Wednesday, August 14, 2013

Strategic Forum Shopping

Ever since your childhood realization that you can get Daddy to permit what Mommy prohibits (or vice-versa), you have learned the skill of forum shopping.  Getting what you want in business is no different. Artful “forum shopping” is a key business strategy for gaining competitive advantage and avoiding domination, as evidenced by some recent deals and litigation.

What do you want to optimize?  While we can look at governmental incentives and regulations, let’s consider optimizing for low tax rates.  That means a search for a “tax haven” from the storm of normal high tax rates. We’re not talking about tax fraud (hiding income), but simply about tax avoidance (navigating and complying with rules to minimize taxes owed).

What kind of income do you want to optimize?  By identifying the type of operations, you identify the type of income, and thus can have a shopping list according to local tax treatment of that kind of income.  You might want a different home forum for different purposes, such as R&D in one forum, manufacturing in another, distribution and sales in a third.  A typical tech company will generate intellectual property from R&D, resulting in licensing royalties or income from selling products.  Manufacturing is a tool of R&D.  Distribution means local sales in each country.

How to you limit each class of income to a specific jurisdiction?   You can set up your operations yet limit your exposure to a hostile legal environment by setting up an avatar (oops, a new company) to do business only there.   And then you just need to have all the avatars charge reasonable intercompany transfer pricing.

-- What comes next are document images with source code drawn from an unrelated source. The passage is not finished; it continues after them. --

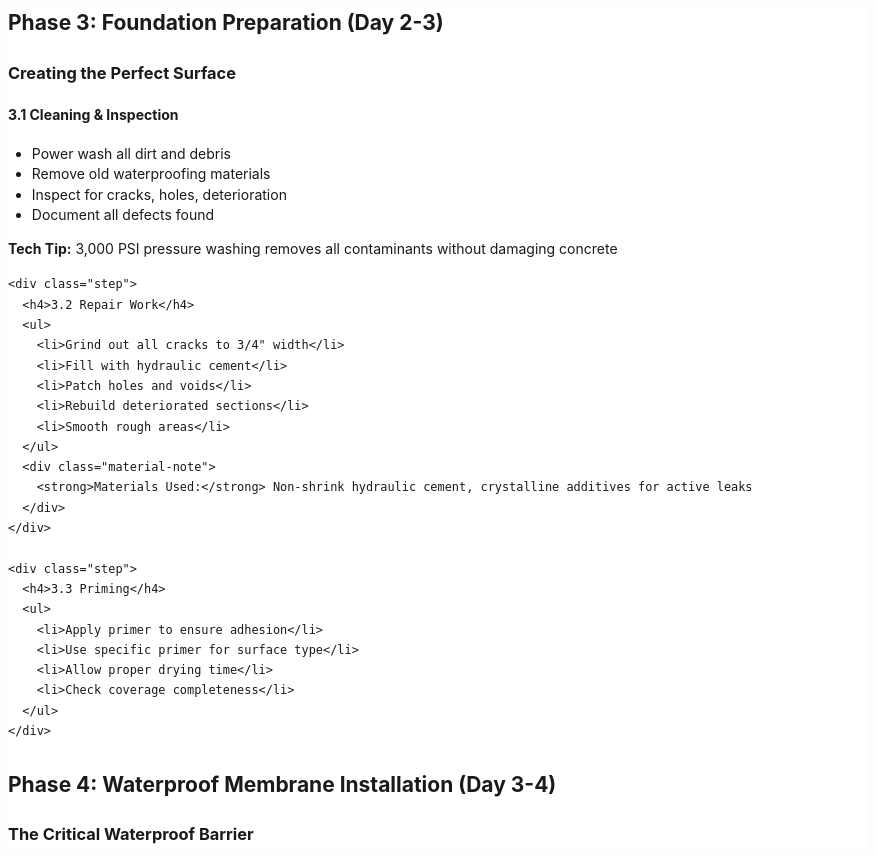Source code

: ## Phase 3: Foundation Preparation (Day 2-3)

<div class="phase-detail">
  <h3>Creating the Perfect Surface</h3>
  
  <div class="preparation-steps">
    <div class="step">
      <h4>3.1 Cleaning & Inspection</h4>
      <ul>
        <li>Power wash all dirt and debris</li>
        <li>Remove old waterproofing materials</li>
        <li>Inspect for cracks, holes, deterioration</li>
        <li>Document all defects found</li>
      </ul>
      <div class="tech-note">
        <strong>Tech Tip:</strong> 3,000 PSI pressure washing removes all contaminants without damaging concrete
      </div>
    </div>
    
    <div class="step">
      <h4>3.2 Repair Work</h4>
      <ul>
        <li>Grind out all cracks to 3/4" width</li>
        <li>Fill with hydraulic cement</li>
        <li>Patch holes and voids</li>
        <li>Rebuild deteriorated sections</li>
        <li>Smooth rough areas</li>
      </ul>
      <div class="material-note">
        <strong>Materials Used:</strong> Non-shrink hydraulic cement, crystalline additives for active leaks
      </div>
    </div>
    
    <div class="step">
      <h4>3.3 Priming</h4>
      <ul>
        <li>Apply primer to ensure adhesion</li>
        <li>Use specific primer for surface type</li>
        <li>Allow proper drying time</li>
        <li>Check coverage completeness</li>
      </ul>
    </div>
  </div>
</div>

## Phase 4: Waterproof Membrane Installation (Day 3-4)

<div class="phase-detail">
  <h3>The Critical Waterproof Barrier</h3>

In lawful international tax avoidance or tax deferral, forum shopping is alive but under challenge.  In May 2013, a Senate Panel’s investigation revealed Apple Inc.’s set-up of a research and development center in Ireland in the 1980’s to get access to its low 12.5% corporate tax rate and its even lower dividend withholding rates.  U.S. anti-abuse rules (“Subpart F”) currently don’t require immediate repatriation.  So Apple Inc. is sitting on about $1.0 billion in undistributed untaxed offshore profits from licensing of software and sales of computers and telecom devices.  Like the US, other European Union countries are envious and hostile to Ireland’s competitive tax regime.

Did you forget to do your tax forum shopping plan before you grew into a big company?  No worries.  Like U.S. pharmaceutical, company like Perrigo Co., you can just buy an Irish biotech company like Elan Corp. for $8.6 billion.  That tax-favored strategic acquisition was announced last week.  Perrigo will lower its effective tax rate from roughly 30% to roughly 16-18%, saving about $150 million per year in taxes and operating costs, by creating a holding company in (yep!) Ireland.

What would kill forum shopping?  Think of equality in competitive tax and regulatory regimes and harmonization of laws across borders.  This is a stated objective in the Transatlantic Trade and Investment Partnership (TTIP) talks between the USA and the European Union), begun in July 2013, and the G-20 industrial nations 15-point action plan presented by the OECD, also this past July.  That’s optimism.  

Businesses hire professionals as “concierge forum shoppers.”   Maybe there will be a “forum shopper’s club” in the future.  The world’s a virtual mall for forum shopping.  When will there be an app for that?